The VCTF Scheme celebrates and recognises members of staff who have innovative and impactful projects planned for that Fellowship year.

Blerton received his VCTF Award for his work bringing the world of Virtual Reality (VR) to the tourism programme. VR has been gaining widespread attention for its potential educational benefits. Within tourism education, it’s allowing students to ‘visit’ locations normally out of their reach from the comfort of the classroom. It also gives students the opportunity to design their own 360-degree virtual tours and present them to the class.


Blerton said “It’s a pleasure to be one of the first winners of the Vice-Chancellor Teaching Fellow Award in the University of Sunderland in London."

"I believe that VR learning can be a replacement to traditional teaching methods and can support learners, lifting barriers and limitations." Blerton continues. "The main reason to introduce VR into classrooms is to tackle the issue of passive learning and engage students through active learning. The research shows that VR technology is supporting learners to be more engaged, active and interactive while enhancing their learning abilities.” 

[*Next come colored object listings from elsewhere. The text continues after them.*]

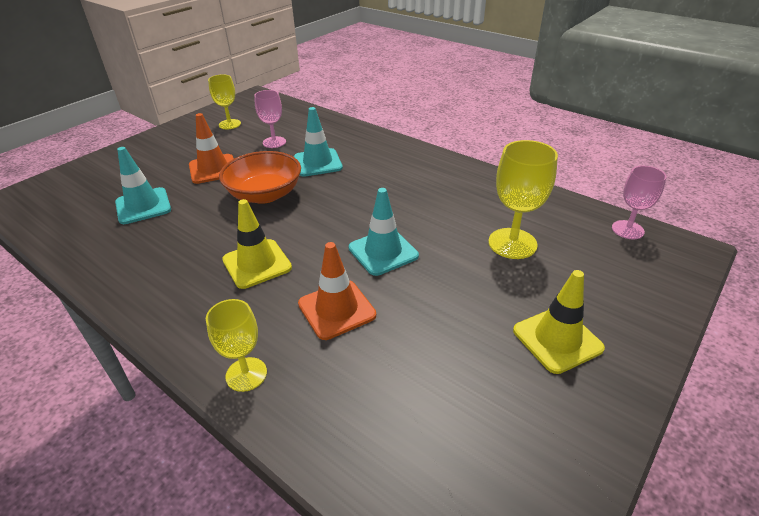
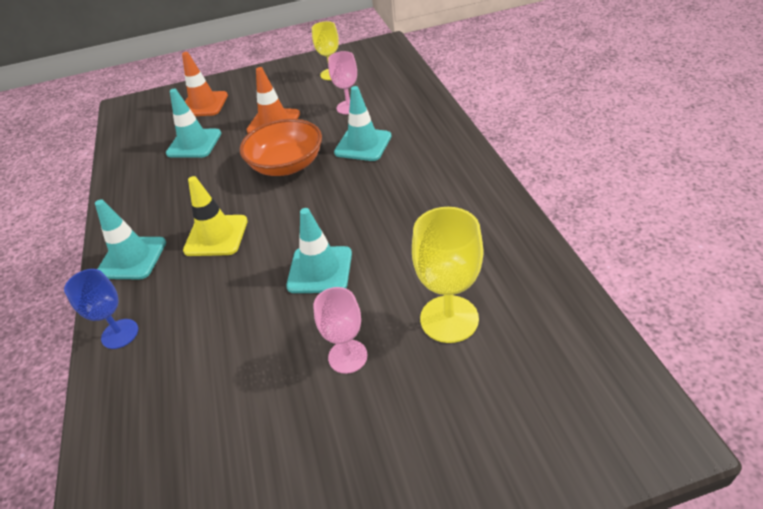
camera: 40 degrees right, 5 degrees up
(183, 313) = (132, 258): none -> turquoise traffic cone
(246, 374) = (120, 334): yellow goblet -> blue goblet
(336, 309) = (228, 310): orange traffic cone -> orange traffic cone (203, 104)
(557, 339) = (372, 449): yellow traffic cone -> none
(627, 230) = (606, 366): pink goblet -> pink goblet (347, 356)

Geoff was awarded the VCTF for his exploration of Nudge Theory in improving attainment and retention amongst BAME students. Nudge Theory says that people can be ‘nudged’ to change their behaviour by understanding the psychology and impact of information and choice. It has been used successfully to reduce energy consumption and increase road safety. ­­­

Geoff said “It’s very exciting for both the University of Sunderland in London and the University of Sunderland to be working on a project directly linked to student success. Since Nudge Theory has been successfully applied to many aspects of contemporary life, it will be exciting to develop this project as part of the University’s focus on innovative teaching and learning.”